- OBJECTIVE -
Return each of the lines below verbatim, with no edits to wording, spacing, or punctuation.

(Stored records)
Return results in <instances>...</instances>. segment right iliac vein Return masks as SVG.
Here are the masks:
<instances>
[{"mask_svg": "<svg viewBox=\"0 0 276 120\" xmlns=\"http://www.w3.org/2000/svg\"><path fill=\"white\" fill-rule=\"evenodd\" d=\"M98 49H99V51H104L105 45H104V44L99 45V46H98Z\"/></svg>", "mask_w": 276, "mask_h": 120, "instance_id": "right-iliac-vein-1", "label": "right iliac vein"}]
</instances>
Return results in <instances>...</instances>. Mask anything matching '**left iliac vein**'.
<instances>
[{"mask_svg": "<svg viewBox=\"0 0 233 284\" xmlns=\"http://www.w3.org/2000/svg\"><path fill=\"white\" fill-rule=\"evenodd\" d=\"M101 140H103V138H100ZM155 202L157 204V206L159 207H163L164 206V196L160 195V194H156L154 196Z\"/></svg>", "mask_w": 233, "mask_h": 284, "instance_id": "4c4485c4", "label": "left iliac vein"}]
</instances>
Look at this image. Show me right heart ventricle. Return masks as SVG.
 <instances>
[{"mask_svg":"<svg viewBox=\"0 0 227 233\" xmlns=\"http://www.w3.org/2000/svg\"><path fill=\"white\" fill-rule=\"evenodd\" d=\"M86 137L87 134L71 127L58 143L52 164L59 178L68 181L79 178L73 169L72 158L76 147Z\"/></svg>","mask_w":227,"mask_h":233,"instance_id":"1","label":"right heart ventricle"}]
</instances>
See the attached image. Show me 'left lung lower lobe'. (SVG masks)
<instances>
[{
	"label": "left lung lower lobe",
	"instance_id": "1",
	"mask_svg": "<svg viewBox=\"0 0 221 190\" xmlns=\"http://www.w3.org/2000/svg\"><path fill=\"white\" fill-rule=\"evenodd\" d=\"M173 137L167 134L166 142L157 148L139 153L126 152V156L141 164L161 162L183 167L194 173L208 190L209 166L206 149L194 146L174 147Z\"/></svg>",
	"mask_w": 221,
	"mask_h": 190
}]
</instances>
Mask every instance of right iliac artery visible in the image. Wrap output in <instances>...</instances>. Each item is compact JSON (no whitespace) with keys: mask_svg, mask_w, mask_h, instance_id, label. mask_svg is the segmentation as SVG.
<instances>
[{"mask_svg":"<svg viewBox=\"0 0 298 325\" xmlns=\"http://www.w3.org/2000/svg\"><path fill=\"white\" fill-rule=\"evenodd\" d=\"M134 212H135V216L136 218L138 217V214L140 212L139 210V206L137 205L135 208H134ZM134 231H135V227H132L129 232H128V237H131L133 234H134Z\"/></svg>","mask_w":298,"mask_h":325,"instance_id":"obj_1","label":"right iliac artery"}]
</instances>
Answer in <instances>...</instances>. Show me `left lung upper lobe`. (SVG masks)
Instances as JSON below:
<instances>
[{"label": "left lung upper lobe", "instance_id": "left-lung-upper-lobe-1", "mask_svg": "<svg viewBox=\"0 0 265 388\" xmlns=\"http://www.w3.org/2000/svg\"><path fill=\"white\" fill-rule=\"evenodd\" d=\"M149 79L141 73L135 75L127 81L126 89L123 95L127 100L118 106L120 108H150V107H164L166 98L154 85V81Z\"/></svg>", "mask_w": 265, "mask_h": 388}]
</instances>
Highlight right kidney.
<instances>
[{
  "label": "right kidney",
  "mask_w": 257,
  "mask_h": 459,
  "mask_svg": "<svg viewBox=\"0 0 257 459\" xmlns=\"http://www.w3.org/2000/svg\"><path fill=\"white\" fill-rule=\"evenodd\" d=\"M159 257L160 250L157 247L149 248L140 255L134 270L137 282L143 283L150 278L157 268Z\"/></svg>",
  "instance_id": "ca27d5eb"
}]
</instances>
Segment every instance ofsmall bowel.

- RESULT OF THIS EXERCISE -
Return results in <instances>...</instances>. segment right iliac vein Return masks as SVG.
Here are the masks:
<instances>
[{"mask_svg": "<svg viewBox=\"0 0 276 120\" xmlns=\"http://www.w3.org/2000/svg\"><path fill=\"white\" fill-rule=\"evenodd\" d=\"M98 49H99V51H104L105 45H104V44L99 45V46H98Z\"/></svg>", "mask_w": 276, "mask_h": 120, "instance_id": "right-iliac-vein-1", "label": "right iliac vein"}]
</instances>
Return results in <instances>...</instances>. Mask anything matching '**left iliac vein**'.
<instances>
[{"mask_svg": "<svg viewBox=\"0 0 233 284\" xmlns=\"http://www.w3.org/2000/svg\"><path fill=\"white\" fill-rule=\"evenodd\" d=\"M101 140H103V138H100ZM155 202L157 204V206L159 207H163L164 206V196L160 195V194H156L154 196Z\"/></svg>", "mask_w": 233, "mask_h": 284, "instance_id": "4c4485c4", "label": "left iliac vein"}]
</instances>
Look at this image. Show me right heart ventricle. Return masks as SVG.
 <instances>
[{"mask_svg":"<svg viewBox=\"0 0 227 233\" xmlns=\"http://www.w3.org/2000/svg\"><path fill=\"white\" fill-rule=\"evenodd\" d=\"M86 137L87 134L71 127L58 143L52 164L59 178L68 181L79 178L73 169L72 158L76 147Z\"/></svg>","mask_w":227,"mask_h":233,"instance_id":"1","label":"right heart ventricle"}]
</instances>
See the attached image. Show me 'left lung lower lobe'. (SVG masks)
<instances>
[{
	"label": "left lung lower lobe",
	"instance_id": "1",
	"mask_svg": "<svg viewBox=\"0 0 221 190\" xmlns=\"http://www.w3.org/2000/svg\"><path fill=\"white\" fill-rule=\"evenodd\" d=\"M173 137L167 134L166 142L157 148L139 153L126 152V156L141 164L161 162L183 167L194 173L208 190L209 166L206 149L194 146L174 147Z\"/></svg>",
	"mask_w": 221,
	"mask_h": 190
}]
</instances>
Mask every instance of right iliac artery visible in the image. Wrap output in <instances>...</instances>. Each item is compact JSON (no whitespace) with keys: mask_svg, mask_w, mask_h, instance_id, label. mask_svg is the segmentation as SVG.
<instances>
[{"mask_svg":"<svg viewBox=\"0 0 298 325\" xmlns=\"http://www.w3.org/2000/svg\"><path fill=\"white\" fill-rule=\"evenodd\" d=\"M134 212H135V216L136 218L138 217V214L140 212L139 210V206L137 205L135 208H134ZM134 231H135V227H132L129 232H128V237H131L133 234H134Z\"/></svg>","mask_w":298,"mask_h":325,"instance_id":"obj_1","label":"right iliac artery"}]
</instances>
Answer in <instances>...</instances>. Show me `left lung upper lobe`. (SVG masks)
Instances as JSON below:
<instances>
[{"label": "left lung upper lobe", "instance_id": "left-lung-upper-lobe-1", "mask_svg": "<svg viewBox=\"0 0 265 388\" xmlns=\"http://www.w3.org/2000/svg\"><path fill=\"white\" fill-rule=\"evenodd\" d=\"M149 79L141 73L135 75L127 81L126 89L123 95L127 100L118 106L120 108H150V107H164L166 98L154 85V81Z\"/></svg>", "mask_w": 265, "mask_h": 388}]
</instances>
Highlight right kidney.
<instances>
[{
  "label": "right kidney",
  "mask_w": 257,
  "mask_h": 459,
  "mask_svg": "<svg viewBox=\"0 0 257 459\" xmlns=\"http://www.w3.org/2000/svg\"><path fill=\"white\" fill-rule=\"evenodd\" d=\"M159 257L160 250L157 247L149 248L140 255L134 270L137 282L143 283L150 278L157 268Z\"/></svg>",
  "instance_id": "ca27d5eb"
}]
</instances>
Segment every instance ofsmall bowel.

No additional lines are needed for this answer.